Global nuclear disarmament: Don't abandon the dream
Published in The Korea Times, 6 November 2019
With North Korean negotiations going nowhere fast, talk about a South Korean "bomb" growing, all the nuclear-armed states modernizing and expanding their arsenals, and existing U.S.-Russia arms control agreements falling apart, achieving global nuclear disarmament looks ever more like an impossible dream.
But we abandon that dream at our peril. The risk of catastrophic misuse of nuclear weapons, deliberately or ― more likely ― by accident or miscalculation, is as grave and immediate as it has ever been. Climate change is also an existential risk to life on this planet as we know it, but nuclear weapons can kill us a lot faster than CO2.
To recapture the commitment of policymakers, campaigners for nuclear disarmament need to do four things: utilize the power of emotion; utilize the power of reason; unite around a common, realistic disarmament agenda that does not make the best the enemy of the good; and, above all, stay optimistic.
As to emotion, it is important not to underestimate the extent to which, in real world government nuclear decision-making, the sheer indiscriminate inhumanity of any nuclear weapons use already plays a part.
Even the most hard-headed policymakers have to take seriously the profound normative taboo which still exists internationally against any deliberate, aggressive use of nuclear weapons, at least in circumstances where the very survival of a state is not at imminent risk.
Bottom-up civic pressure is a necessary part of most major political change, and the Hiroshima message will always have raw power. But community voices alone are unlikely to move the hard-heads, many of whom quite unashamedly argue that the sheer awfulness of nuclear weapons is what makes them so effective as a deterrent.
What they need to be persuaded about are the strategic arguments against nuclear weapons ― that their benefits are negligible, and far outweighed by the risks involved. It is not hard to make such a rational case.

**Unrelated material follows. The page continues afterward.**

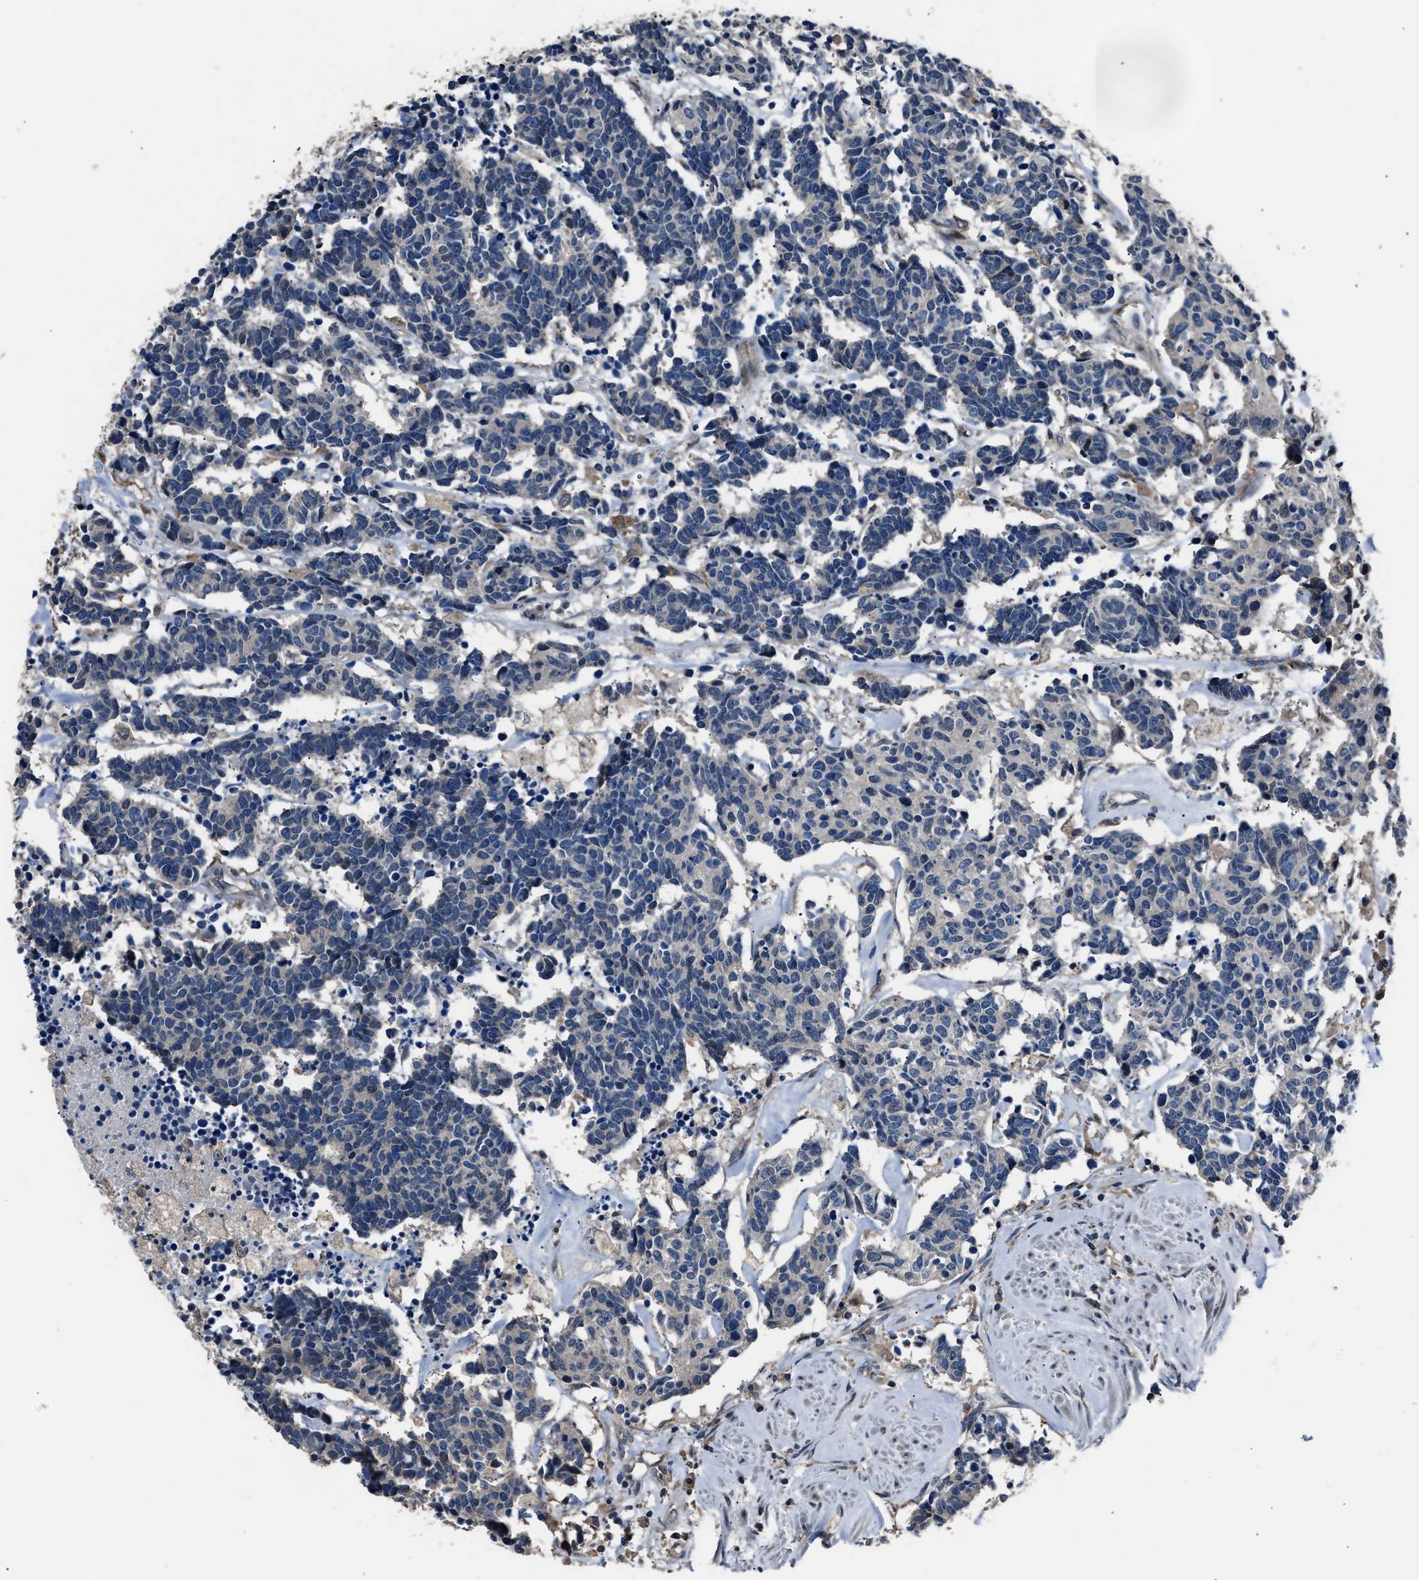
{"staining": {"intensity": "negative", "quantity": "none", "location": "none"}, "tissue": "carcinoid", "cell_type": "Tumor cells", "image_type": "cancer", "snomed": [{"axis": "morphology", "description": "Carcinoma, NOS"}, {"axis": "morphology", "description": "Carcinoid, malignant, NOS"}, {"axis": "topography", "description": "Urinary bladder"}], "caption": "Carcinoma was stained to show a protein in brown. There is no significant staining in tumor cells. (Brightfield microscopy of DAB immunohistochemistry at high magnification).", "gene": "TNRC18", "patient": {"sex": "male", "age": 57}}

In terms of deterring war between the major powers, of course "mutually assured destruction" encouraged a degree of caution in how the Soviet Union and U.S. approached each other. But no evidence has ever emerged that either side wanted at any stage to cold-bloodedly initiate a war and was deterred only by the existence of the other side's nuclear arsenal.
As to nuclear weapons deterring large-scale conventional attacks, there are many cases where non-nuclear powers have either directly attacked nuclear powers, or have not been deterred by the prospect of their intervention: Think of Korea, Vietnam, the Falklands, Afghanistan and the first Gulf war for a start.
As to the apparent belief of some smaller states ― like North Korea ― that a handful of nuclear weapons is their ultimate guarantor against external regime-change-motivated intervention, that is just not well-founded.
Possession of nuclear weapons that it would be manifestly suicidal for a state to use are not a credible deterrent, nor are weapons not supported by infrastructure (for example, missile submarines) that would give them a reasonable prospect of surviving to mount a retaliatory attack. The DPRK knows that nuclear homicide ― against the ROK, Japan or the United States ― means national suicide.
In pursuing both disarmament and non-proliferation ― and indeed in many other policy contexts ― it is critically important to learn the art of compromise. Never make the best the enemy of the good. And that means being particularly careful about how we articulate the "global zero" objective.
However emotionally appealing, the Nuclear Weapons Prohibition Treaty recently negotiated through the U.N. is manifestly not going to get a buy-in from nuclear armed and umbrella states, now or perhaps ever.
Nuclear weapons elimination is only ever going to be achievable on an incremental basis, building into the process a series of way-stations. Such a credible way forward was mapped by the International Commission on Nuclear Non-Proliferation and Disarmament (ICNND), which I co-chaired in 2009 with former Japanese Foreign Minister Yoriko Kawaguchi.
We urged that initial efforts focus not on elimination but on a "minimization" agenda, summarizable as the "4 Ds": Getting a universal buy-in to No First Use (Doctrine), which is already supported at least by China and India; giving that credibility by taking weapons off high-alert (Dealerting); drastically reducing the number of those actively deployed (Deployment); and reducing overall numbers to around 2,000, down from the 15,000+ now in existence (Decreased numbers).
A world with very low numbers of nuclear weapons, with very few physically deployed, practically none of them on high-alert launch status and every nuclear-armed state visibly committed to never being the first to use nuclear weapons would still be very far from being perfect. But it would be a much safer world than the one we live in now.
While the present environment for good policymaking on nuclear disarmament as on much else, is desolate, it is important to keep things in perspective. Wheels do turn and political leaders do change. Optimism is self-reinforcing in the same way that pessimism is self-defeating. So it is up to those of us who hope for a nuclear weapon-free world to believe in it, and get out there and work for it.
Gareth Evans is chair of the Asia-Pacific Leadership Network for Nuclear Non-Proliferation and Disarmament (APLN). He is a former Australian foreign minister. He concurrently serves as the chancellor of the Australian National University, and a co-chair of the International Commission on Nuclear Non-Proliferation and Disarmament.